What happens if a magnetar collapses into a black hole? Assume there is a neutron star with a magnetic field and no net electrical
charge. What happens to the magnetic field if it gains some mass and
collapses into a black hole?
 A: Magnetars are neutron stars where the extremely strong magnetic field originates from something called the magnetohydrodynamic process in the turbulent extremely dense superconducting fluid, that persist even after the neutron star settles into equilibrium.

These fields then persist due to persistent currents in a proton-superconductor phase of matter that exists at an intermediate depth within the neutron star (where neutrons predominate by mass).

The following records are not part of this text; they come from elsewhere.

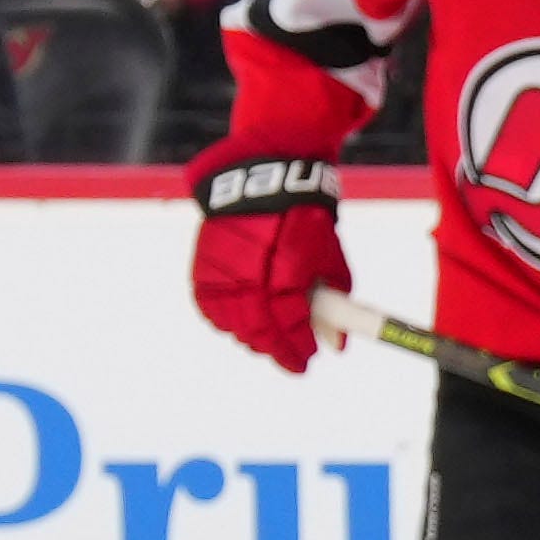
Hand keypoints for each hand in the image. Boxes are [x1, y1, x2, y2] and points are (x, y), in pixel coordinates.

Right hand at [189, 155, 343, 368]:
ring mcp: (223, 267)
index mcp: (290, 265)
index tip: (307, 360)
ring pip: (233, 321)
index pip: (291, 322)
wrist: (261, 178)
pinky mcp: (202, 264)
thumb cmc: (304, 220)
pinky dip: (224, 321)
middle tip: (291, 359)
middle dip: (277, 350)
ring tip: (269, 343)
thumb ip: (336, 301)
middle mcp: (253, 268)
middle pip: (259, 327)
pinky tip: (240, 325)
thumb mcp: (330, 256)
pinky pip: (209, 305)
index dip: (298, 347)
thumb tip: (337, 346)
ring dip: (252, 339)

https://en.wikipedia.org/wiki/Magnetar
You are asking what would happen after the magnetar would collapse into a Black Hole  (actually it needs to gain stress-energy, not mass). I will assume you are asking about a Kerr Black Hole, that is, one that has no magnetic field officially.
Now after the collapse, the new Black Hole would have no magnetic field, that is, outside the Event Horizon, we could not observe any magnetic field. The characteristics of the Black Hole would still be describable by the Kerr metric.
It is very important that the answer to this question depends upon the source of the magnetar's magnetic field. Since that is based on the structure (and internal magnetohydrodynamic processes) of the magnetar, that would be destroyed as the extreme levels of gravity would win over the magnetar's internal structure to the lowest level, the magnetar's inside magnetohydrodynamic structure would eventually be torn into its elementary constituents.
So the answer to your question is that after the collapse, there would be no magnetic field observable outside the Event Horizon.
Just a note, officially, we do not have a clear declaration as of today whether Black Holes themselves could have magnetic fields, though, we have detected magnetic fields around Sagittarius A, near the event horizon, the source of these might just be the accretion disk and not the Black Hole itself.
https://en.wikipedia.org/wiki/Black_hole#cite_note-152
So officially, Kerr type Black Holes do not have a magnetic field, and the fact that the original (before the collapse) astrophysical object is a magnetar does not change this.
A: This paper by Lyutikov and McKinney describes this precise scenario.   I'll provide a brief summary of their results here.

One of the crucial underlying assumptions made when deriving the no-hair theorem is that the region outside the event horizon is a vacuum.  However, a rapidly spinning, magnetized neutron star can induce vacuum breakdown, leading to the existence of self-generated currents in the magnetosphere.  That is, an initial spinning dipole field with no external currents evolves into a magnetized black hole supported by currents outside the event horizon.  In particular, rotation-induced poloidal currents cause magnetic field lines which originate near the poles of magnetar to "open up" to infinity.
The presence of a conductive plasma in the magnetosphere freezes magnetic field lines into the surface.  As the magnetar collapses, the closed field lines are absorbed into the event horizon.  However, the open lines, which connect the magnetar surface to infinity, persist and end up connecting the event horizon to infinity.  The resulting field relaxes to a split monopole configuration which looks something like this:

Over time, the equatorial current sheet dissipates and the field lines which are anchored to the event horizon are able to "slide off" and the magnetic field decays.  However, this process relies on the finite resistivity of the plasma in the magnetosphere, and is slow when compared to the timescale one would naively expect from the no-hair theorem.  As a result, magnetized black holes can persist for quite a while even in the absence of externally supplied accretion material.